- The task -
Reproduce all of the records below character for character, with nothing changed, added, or left out.

(Stored items)
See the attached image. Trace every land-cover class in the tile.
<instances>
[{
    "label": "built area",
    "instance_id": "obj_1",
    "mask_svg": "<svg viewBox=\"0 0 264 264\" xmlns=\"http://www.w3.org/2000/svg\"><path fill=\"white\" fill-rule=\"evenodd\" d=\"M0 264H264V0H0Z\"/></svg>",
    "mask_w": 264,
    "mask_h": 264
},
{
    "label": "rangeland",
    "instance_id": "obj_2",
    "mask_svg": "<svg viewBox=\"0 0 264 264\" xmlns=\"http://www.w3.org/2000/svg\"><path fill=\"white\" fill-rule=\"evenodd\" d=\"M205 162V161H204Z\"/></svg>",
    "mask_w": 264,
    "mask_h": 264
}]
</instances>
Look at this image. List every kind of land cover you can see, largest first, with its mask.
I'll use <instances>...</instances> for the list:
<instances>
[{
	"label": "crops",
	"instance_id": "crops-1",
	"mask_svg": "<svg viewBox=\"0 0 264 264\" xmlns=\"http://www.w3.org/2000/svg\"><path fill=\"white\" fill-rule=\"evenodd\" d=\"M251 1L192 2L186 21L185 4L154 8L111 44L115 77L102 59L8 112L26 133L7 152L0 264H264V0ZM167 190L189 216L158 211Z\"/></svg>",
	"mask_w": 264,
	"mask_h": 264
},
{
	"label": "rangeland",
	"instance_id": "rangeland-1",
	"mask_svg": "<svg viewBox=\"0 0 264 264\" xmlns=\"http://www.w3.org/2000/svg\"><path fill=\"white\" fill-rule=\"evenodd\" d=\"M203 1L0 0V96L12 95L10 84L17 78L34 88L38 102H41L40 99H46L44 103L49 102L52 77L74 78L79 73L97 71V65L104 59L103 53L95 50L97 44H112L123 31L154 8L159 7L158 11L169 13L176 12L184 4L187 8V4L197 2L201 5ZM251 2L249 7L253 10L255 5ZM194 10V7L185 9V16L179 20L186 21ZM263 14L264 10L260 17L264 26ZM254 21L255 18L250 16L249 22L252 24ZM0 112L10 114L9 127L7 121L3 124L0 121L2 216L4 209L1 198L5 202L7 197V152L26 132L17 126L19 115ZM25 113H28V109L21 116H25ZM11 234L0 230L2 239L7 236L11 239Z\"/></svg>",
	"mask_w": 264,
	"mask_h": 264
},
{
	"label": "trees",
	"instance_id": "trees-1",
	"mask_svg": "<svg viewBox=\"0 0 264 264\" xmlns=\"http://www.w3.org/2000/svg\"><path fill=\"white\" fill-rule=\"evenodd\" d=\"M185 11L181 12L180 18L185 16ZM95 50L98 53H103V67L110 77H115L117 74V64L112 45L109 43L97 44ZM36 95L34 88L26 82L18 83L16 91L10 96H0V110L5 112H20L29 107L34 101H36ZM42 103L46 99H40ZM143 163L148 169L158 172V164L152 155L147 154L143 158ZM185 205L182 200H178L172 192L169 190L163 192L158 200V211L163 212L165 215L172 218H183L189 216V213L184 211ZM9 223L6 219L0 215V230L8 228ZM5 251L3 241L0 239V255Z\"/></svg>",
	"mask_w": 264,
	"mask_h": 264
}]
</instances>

- Exercise answer -
See the attached image. Trace every land-cover class in the tile.
<instances>
[{
    "label": "built area",
    "instance_id": "obj_1",
    "mask_svg": "<svg viewBox=\"0 0 264 264\" xmlns=\"http://www.w3.org/2000/svg\"><path fill=\"white\" fill-rule=\"evenodd\" d=\"M0 264H264V0H0Z\"/></svg>",
    "mask_w": 264,
    "mask_h": 264
},
{
    "label": "rangeland",
    "instance_id": "obj_2",
    "mask_svg": "<svg viewBox=\"0 0 264 264\" xmlns=\"http://www.w3.org/2000/svg\"><path fill=\"white\" fill-rule=\"evenodd\" d=\"M205 162V161H204Z\"/></svg>",
    "mask_w": 264,
    "mask_h": 264
}]
</instances>
Look at this image. List every kind of land cover you can see, largest first, with its mask.
I'll use <instances>...</instances> for the list:
<instances>
[{
	"label": "crops",
	"instance_id": "crops-1",
	"mask_svg": "<svg viewBox=\"0 0 264 264\" xmlns=\"http://www.w3.org/2000/svg\"><path fill=\"white\" fill-rule=\"evenodd\" d=\"M251 1L192 2L186 21L185 4L154 8L111 44L115 77L102 59L8 112L26 133L7 152L0 264H264V0ZM167 190L189 216L158 211Z\"/></svg>",
	"mask_w": 264,
	"mask_h": 264
},
{
	"label": "rangeland",
	"instance_id": "rangeland-1",
	"mask_svg": "<svg viewBox=\"0 0 264 264\" xmlns=\"http://www.w3.org/2000/svg\"><path fill=\"white\" fill-rule=\"evenodd\" d=\"M203 1L0 0V96L12 95L10 84L17 78L34 88L38 102H41L40 99H46L44 103L49 102L52 77L74 78L79 73L97 71V65L104 59L103 53L95 50L97 44H112L123 31L154 8L159 7L158 11L169 13L176 12L184 4L187 8V4L197 2L201 5ZM251 2L249 7L253 10L255 5ZM194 10V7L185 9V16L179 20L186 21ZM263 14L264 10L260 17L264 26ZM254 21L255 18L250 16L249 22L252 24ZM0 112L10 114L9 127L7 121L3 124L0 121L2 216L4 209L1 198L5 202L7 197V152L26 132L17 126L19 115ZM25 113H28V109L21 116H25ZM11 234L0 230L2 239L7 236L11 239Z\"/></svg>",
	"mask_w": 264,
	"mask_h": 264
},
{
	"label": "trees",
	"instance_id": "trees-1",
	"mask_svg": "<svg viewBox=\"0 0 264 264\" xmlns=\"http://www.w3.org/2000/svg\"><path fill=\"white\" fill-rule=\"evenodd\" d=\"M185 11L181 12L180 18L185 16ZM95 50L98 53H103V67L110 77H115L117 74V64L112 45L109 43L97 44ZM36 95L34 88L26 82L18 83L16 91L10 96H0V110L5 112H20L29 107L34 101H36ZM42 103L46 99H40ZM143 163L148 169L158 172V164L152 155L147 154L143 158ZM185 205L182 200H178L172 192L169 190L163 192L158 200V211L163 212L165 215L172 218H183L189 216V213L184 211ZM9 223L6 219L0 215V230L8 228ZM5 251L3 241L0 239V255Z\"/></svg>",
	"mask_w": 264,
	"mask_h": 264
}]
</instances>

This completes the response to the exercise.